避けたはずのナイフや、叩き落としたナイフまでもが左腕に突き刺さった。ここから考えられるのは、この一年で敵はとんでもないくらいに能力を強化してきたこと。
仁が体得した八坂刀心流は、基本的に両手を使って行う。片手が使えない今は、がむしゃらに刀を振るうことしか出来ない。
しかし、それでは通じない相手だということはさっき分かった。
だからといって、ここで大人しく殺されるつもりはない。
仁は鞘を召喚した。普段は刀だけを召喚しているが、実は鞘だけを召喚する事も出来る。
ネクタイを引きちぎり、鞘を握った左手をグルグルと巻いて固定した。
「まだ、抵抗してくれるのか〜。殺し甲斐があって楽しいなぁオイ!」
刀を鞘に収め、仁は深く腰を落とした。瞳を閉じて、感覚だけを研ぎ澄ます。
近づいてくる解放者は、手のナイフをくるくると回している。
「八坂刀心流…居合!」
解放者が射程距離まで近づいた事を肌で感じ取った仁は、勢いよく刀を引き抜いた。
「
一年前、目の前の相手を一刀両断した技を繰り出す仁。
しかし、疲労困憊。今にも気を失いそうな重傷の中、斬撃が当たるわけもなく、容易く避けられた。
「終わりだ…な!」
解放者がナイフを高く掲げ、仁へ向けて振り下ろした。
目の前に迫るナイフをなんとか避けた仁だが、右肩に深く突き刺さった。
「ぐああああああああああ!!!!」
「ははははは!い〜〜〜〜い悲鳴だ!そうだった!いきなり殺すには勿体なかったなぁ!」
ナイフを引き抜き、再び振り下ろそうとした。しかし、銃声と共にナイフが弾き落とされた。
「仁!逃げろ!」
仕込み銃を構えた六花が、ナイフを撃ち落としたのだ。
「邪魔すんなよクソガキがぁ!」
解放者の投げてきたナイフを、六花は容易く撃ち抜いた。

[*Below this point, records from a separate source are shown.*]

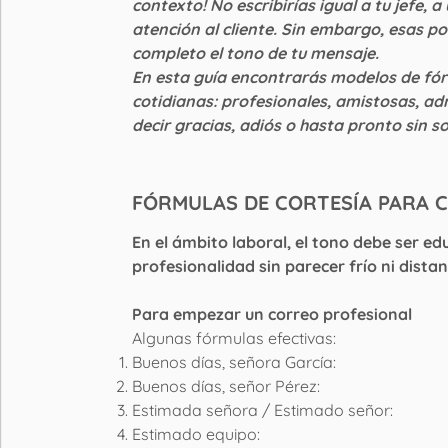
contexto! No escribirías igual a tu jefe,
atención al cliente. Sin embargo, esas p
completo el tono de tu mensaje.
En esta guía encontrarás modelos de fór
cotidianas: profesionales, amistosas, ad
decir gracias, adiós o hasta pronto sin so
FÓRMULAS DE CORTESÍA PARA 
En el ámbito laboral, el tono debe ser ed
profesionalidad sin parecer frío ni distan
Para empezar un correo profesional
Algunas fórmulas efectivas:
Buenos días, señora García:
Buenos días, señor Pérez:
Estimada señora / Estimado señor:
Estimado equipo:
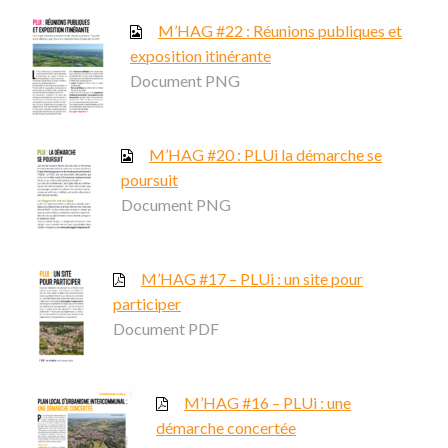
M’HAG #22 : Réunions publiques et
exposition itinérante
Document PNG
M’HAG #20 : PLUi la démarche se
poursuit
Document PNG
M’HAG #17 – PLUi : un site pour
participer
Document PDF
M’HAG #16 – PLUi : une
démarche concertée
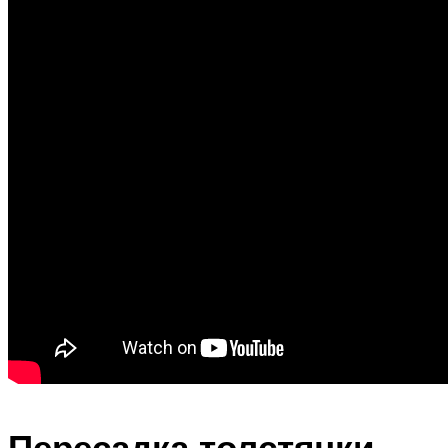
Пересадка толстянки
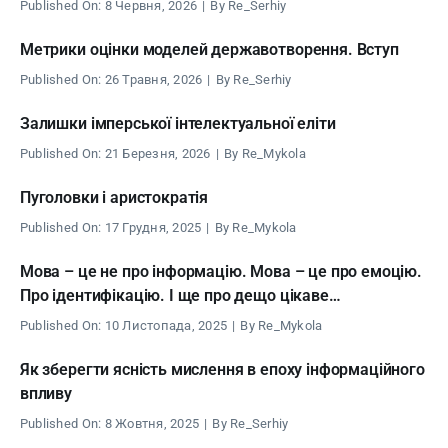
Published On: 8 Червня, 2026
|
By
Re_Serhiy
Метрики оцінки моделей державотворення. Вступ
Published On: 26 Травня, 2026
|
By
Re_Serhiy
Залишки імперської інтелектуальної еліти
Published On: 21 Березня, 2026
|
By
Re_Mykola
Пуголовки і аристократія
Published On: 17 Грудня, 2025
|
By
Re_Mykola
Мова – це не про інформацію. Мова – це про емоцію.
Про ідентифікацію. І ще про дещо цікаве…
Published On: 10 Листопада, 2025
|
By
Re_Mykola
Як зберегти ясність мислення в епоху інформаційного
впливу
Published On: 8 Жовтня, 2025
|
By
Re_Serhiy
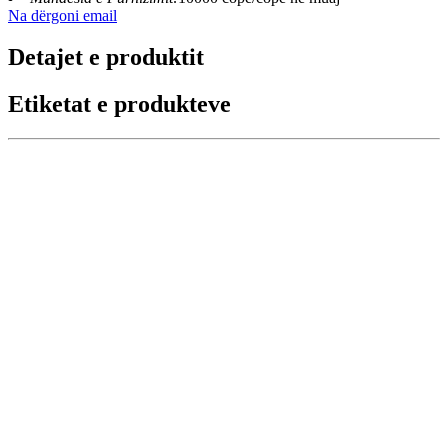
Na dërgoni email
Detajet e produktit
Etiketat e produkteve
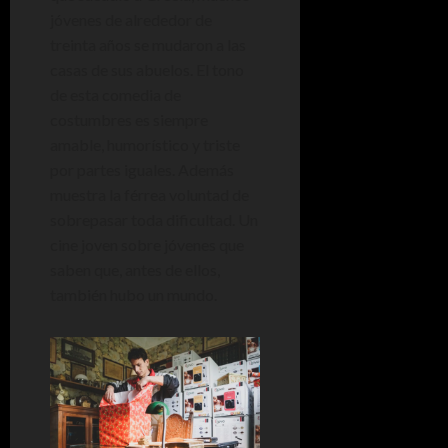
jóvenes de alrededor de
treinta años se mudaron a las
casas de sus abuelos. El tono
de esta comedia de
costumbres es siempre
amable, humorístico y triste
por partes iguales. Además
muestra la férrea voluntad de
sobrepasar toda dificultad. Un
cine joven sobre jóvenes que
saben que, antes de ellos,
también hubo un mundo.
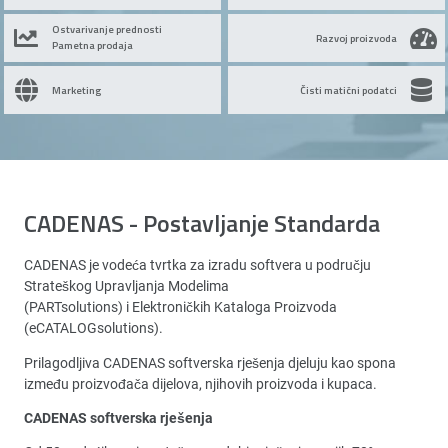
Ostvarivanje prednosti
Razvoj proizvoda
Pametna prodaja
Marketing
Čisti matični podatci
CADENAS - Postavljanje Standarda
CADENAS je vodeća tvrtka za izradu softvera u području
Strateškog Upravljanja Modelima
(PARTsolutions) i Elektroničkih Kataloga Proizvoda
(eCATALOGsolutions).
Prilagodljiva CADENAS softverska rješenja djeluju kao spona
između proizvođača dijelova, njihovih proizvoda i kupaca.
CADENAS softverska rješenja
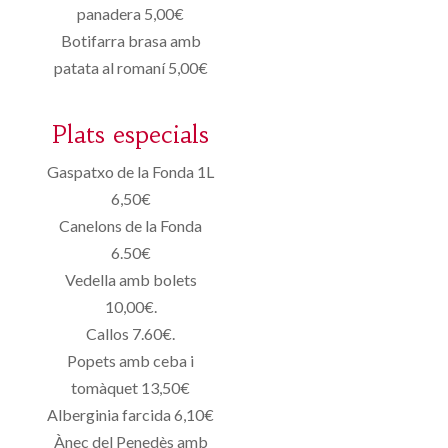
panadera 5,00€
Botifarra brasa amb
patata al romaní 5,00€
Plats especials
Gaspatxo de la Fonda 1L
6,50€
Canelons de la Fonda
6.50€
Vedella amb bolets
10,00€.
Callos 7.60€.
Popets amb ceba i
tomàquet 13,50€
Alberginia farcida 6,10€
Ànec del Penedès amb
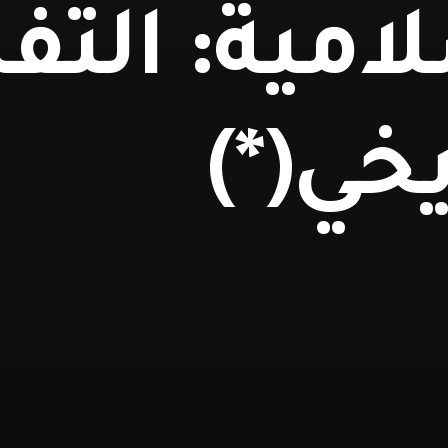
امية: التف
يخي(*)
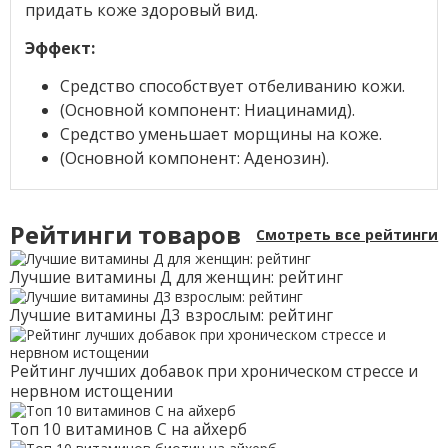
придать коже здоровый вид.
Эффект:
Средство способствует отбеливанию кожи.
(Основной компонент: Ниацинамид).
Средство уменьшает морщины на коже.
(Основной компонент: Аденозин).
Рейтинги товаров
Смотреть все рейтинги
Лучшие витамины Д для женщин: рейтинг
Лучшие витамины Д3 взрослым: рейтинг
Рейтинг лучших добавок при хроническом стрессе и
нервном истощении
Топ 10 витаминов С на айхерб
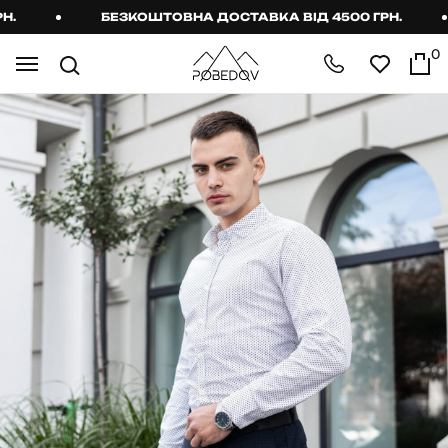
БЕЗКОШТОВНА ДОСТАВКА ВІД 4500 ГРН.
0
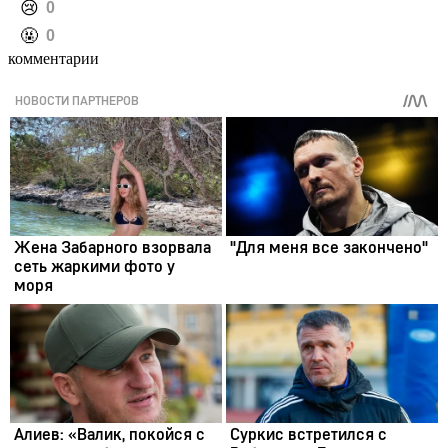
️😢
0
️🤬
0
комментарии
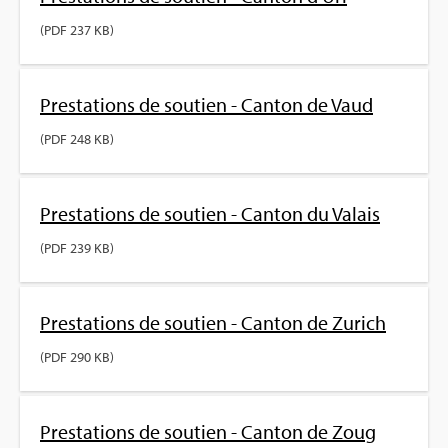
(PDF 237 KB)
Pres­ta­tions de sou­tien - Can­ton de Vaud
(PDF 248 KB)
Pres­ta­tions de sou­tien - Can­ton du Valais
(PDF 239 KB)
Pres­ta­tions de sou­tien - Can­ton de Zurich
(PDF 290 KB)
Pres­ta­tions de sou­tien - Can­ton de Zoug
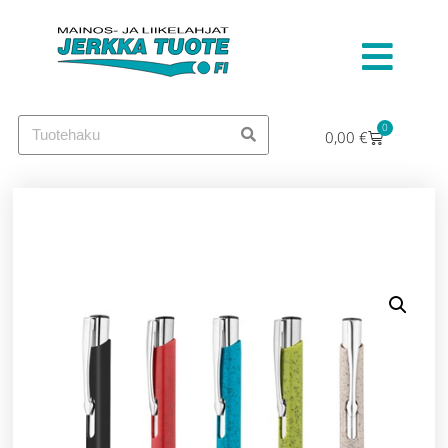
0
0,00
€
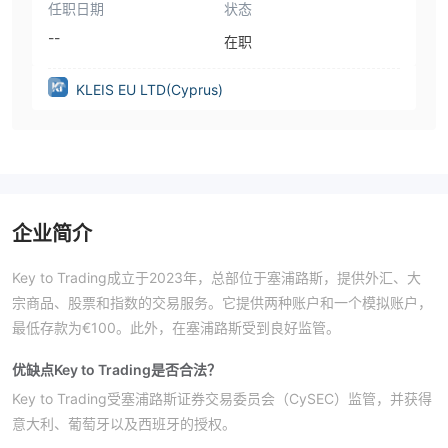
任职日期
状态
--
在职
KLEIS EU LTD(Cyprus)
企业简介
Key to Trading成立于2023年，总部位于塞浦路斯，提供外汇、大
宗商品、股票和指数的交易服务。它提供两种账户和一个模拟账户，
最低存款为€100。此外，在塞浦路斯受到良好监管。
优缺点
Key to Trading是否合法？
Key to Trading受塞浦路斯证券交易委员会（CySEC）监管，并获得
意大利、葡萄牙以及西班牙的授权。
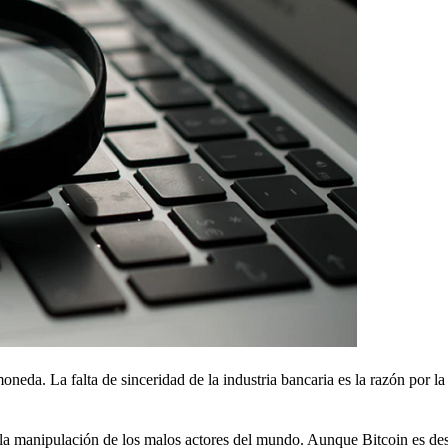
oneda. La falta de sinceridad de la industria bancaria es la razón por la
o a la manipulación de los malos actores del mundo. Aunque Bitcoin es de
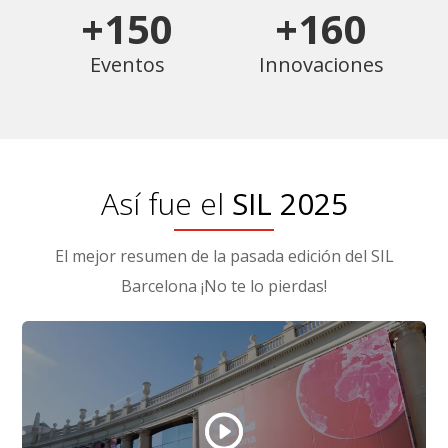
+150
+160
Eventos
Innovaciones
Así fue el
SIL 2025
El mejor resumen de la pasada edición del SIL
Barcelona ¡No te lo pierdas!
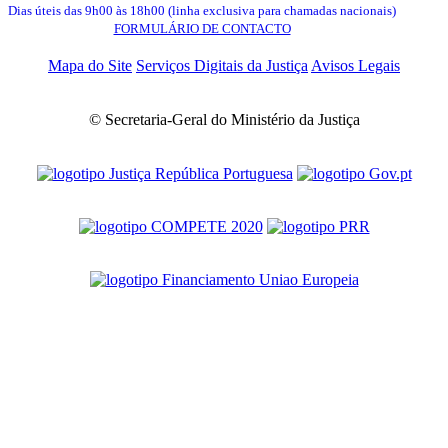
Dias úteis das 9h00 às 18h00 (linha exclusiva para chamadas nacionais)
FORMULÁRIO DE CONTACTO
Mapa do Site
Serviços Digitais da Justiça
Avisos Legais
© Secretaria-Geral do Ministério da Justiça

が、打ち落としたはずのナイフは六花の右目に突き刺さっていた。
「ど…」
後方へどさりと倒れる六花。しっかりと殺した事を確認した解放者が、仁へと歩み寄った。
「手間取らせやがって…残りの連中もぶち殺さなきゃだし…まぁ、お前さえ殺しておけば他は楽勝か」
しゃがんだままどくどくと血を垂れ流す仁にはもう、ナイフを避けることも、攻撃を行う事も出来ない。
解放者がナイフを、仁へ向けて振り下ろした。